In 2013, Wynn Casino’s clubs – Encore Beach Club, Surrender, Tryst and XS – have signed up over 40 residents (or ‘exclusive partnerships’), from Eric Prydz and Loco Dice to David Guetta and Skrillex. It’s a unashamedly showy list from an all-in character. A crack team has been built to lead the clubs, led by powerful players Jesse Waits, managing partner of XS and Tryst, and Sean Christie, managing partner of Encore Beach Club and Surrender. In 2012, Wynn also announced an alliance with Ultra Music to release a series of EDM compilation albums and new releases. “Now we’re competing with casinos,” admitted ID&T’s Duncan Stutterheim at Amsterdam Dance Event. Wynn wouldn’t have it any other way.

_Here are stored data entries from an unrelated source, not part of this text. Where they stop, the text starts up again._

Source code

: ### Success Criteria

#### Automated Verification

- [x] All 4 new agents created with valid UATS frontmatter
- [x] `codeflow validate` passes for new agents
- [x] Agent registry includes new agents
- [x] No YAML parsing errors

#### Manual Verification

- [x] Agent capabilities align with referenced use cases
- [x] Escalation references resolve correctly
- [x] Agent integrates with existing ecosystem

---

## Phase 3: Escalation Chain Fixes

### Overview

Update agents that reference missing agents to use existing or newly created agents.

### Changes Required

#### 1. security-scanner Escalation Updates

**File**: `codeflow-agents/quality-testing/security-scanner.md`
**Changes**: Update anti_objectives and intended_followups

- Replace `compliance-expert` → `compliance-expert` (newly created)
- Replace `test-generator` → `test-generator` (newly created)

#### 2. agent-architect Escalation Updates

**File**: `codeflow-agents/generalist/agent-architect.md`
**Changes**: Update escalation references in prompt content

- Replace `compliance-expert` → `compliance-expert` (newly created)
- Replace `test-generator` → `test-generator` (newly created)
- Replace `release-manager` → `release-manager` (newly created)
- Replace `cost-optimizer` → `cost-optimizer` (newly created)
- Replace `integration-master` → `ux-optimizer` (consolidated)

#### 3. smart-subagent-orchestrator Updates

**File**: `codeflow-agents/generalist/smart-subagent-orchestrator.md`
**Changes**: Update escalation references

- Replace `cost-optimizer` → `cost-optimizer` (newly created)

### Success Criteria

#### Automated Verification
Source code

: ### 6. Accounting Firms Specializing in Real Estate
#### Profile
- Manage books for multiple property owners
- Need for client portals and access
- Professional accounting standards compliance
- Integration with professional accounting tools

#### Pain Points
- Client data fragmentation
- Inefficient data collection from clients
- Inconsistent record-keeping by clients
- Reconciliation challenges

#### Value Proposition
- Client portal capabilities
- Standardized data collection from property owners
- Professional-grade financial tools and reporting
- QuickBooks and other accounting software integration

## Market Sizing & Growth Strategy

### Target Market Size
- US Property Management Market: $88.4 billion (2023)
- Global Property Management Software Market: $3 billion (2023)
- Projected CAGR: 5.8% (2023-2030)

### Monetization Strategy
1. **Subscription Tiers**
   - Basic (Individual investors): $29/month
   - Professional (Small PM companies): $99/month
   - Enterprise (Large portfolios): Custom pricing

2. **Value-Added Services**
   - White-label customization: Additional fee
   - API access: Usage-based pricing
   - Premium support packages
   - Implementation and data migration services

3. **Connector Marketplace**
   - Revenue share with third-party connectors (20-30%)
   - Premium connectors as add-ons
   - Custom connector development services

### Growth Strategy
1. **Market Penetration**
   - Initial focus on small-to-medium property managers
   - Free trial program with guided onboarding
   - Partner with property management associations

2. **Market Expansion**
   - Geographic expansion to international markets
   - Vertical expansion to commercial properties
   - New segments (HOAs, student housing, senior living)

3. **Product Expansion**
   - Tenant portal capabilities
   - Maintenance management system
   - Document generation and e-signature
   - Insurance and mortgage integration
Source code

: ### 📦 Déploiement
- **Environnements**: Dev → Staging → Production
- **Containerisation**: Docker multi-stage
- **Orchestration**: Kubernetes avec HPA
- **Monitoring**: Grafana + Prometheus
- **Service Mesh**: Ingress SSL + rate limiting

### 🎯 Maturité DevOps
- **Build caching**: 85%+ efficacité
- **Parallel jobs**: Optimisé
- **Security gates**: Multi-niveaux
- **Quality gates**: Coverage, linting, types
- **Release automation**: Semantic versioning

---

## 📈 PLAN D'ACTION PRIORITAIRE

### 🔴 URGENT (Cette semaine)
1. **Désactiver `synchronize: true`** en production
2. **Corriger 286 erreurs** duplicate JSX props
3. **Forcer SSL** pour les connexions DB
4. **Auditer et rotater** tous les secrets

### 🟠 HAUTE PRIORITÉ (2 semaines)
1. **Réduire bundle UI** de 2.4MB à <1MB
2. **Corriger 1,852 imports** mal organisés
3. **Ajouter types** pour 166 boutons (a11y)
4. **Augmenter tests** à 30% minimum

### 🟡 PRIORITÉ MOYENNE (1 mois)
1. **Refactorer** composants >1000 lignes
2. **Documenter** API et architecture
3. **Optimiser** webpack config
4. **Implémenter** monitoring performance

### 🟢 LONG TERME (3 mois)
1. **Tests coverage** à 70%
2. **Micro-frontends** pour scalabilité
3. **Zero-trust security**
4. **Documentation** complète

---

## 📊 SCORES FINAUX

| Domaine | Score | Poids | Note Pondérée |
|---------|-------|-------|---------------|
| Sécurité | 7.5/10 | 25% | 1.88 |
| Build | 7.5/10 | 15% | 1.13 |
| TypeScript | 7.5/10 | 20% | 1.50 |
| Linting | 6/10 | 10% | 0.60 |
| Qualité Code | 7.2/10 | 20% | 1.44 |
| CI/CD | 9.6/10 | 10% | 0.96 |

Calvin Harris and Deadmau5: it’s a double-bill that announces a formidable artist management company. Add to that mix the ear of music mogul Jay-Z, and you have a powerful alliance. Three Six Zero Group directors Mark Gillespie and Dean Wilson have made decisive moves in the company’s run, and those plays have paid off. In 2007 when he came on as Three Six Zero’s first client, Calvin Harris was an electro-house hopeful with a debut album, I Created Disco, and a few support slots. Now he’s an A-list gun-for-hire with a direct line to the likes of Rihanna. The pairing of DJ and pop superstar on We Found Love went stratospheric, and Harris is poised to keep the hits coming.
Over the years, the company’s roster has upsized to include producers like Fred Falke, Nero and Feed Me, as well as the labels of EDM powerhouses Sebastian Ingrosso and Chris Lake. Crucially, July 2010 saw Three Six Zero ink a partnership with Jay Z’s Roc Nation, who simply offered this endorsement of the operation: “They have their finger on the pulse of the future of the music industry.” The alliance bolsters the fortunes of both companies, opening up the potential for musical pairings and wider marketing.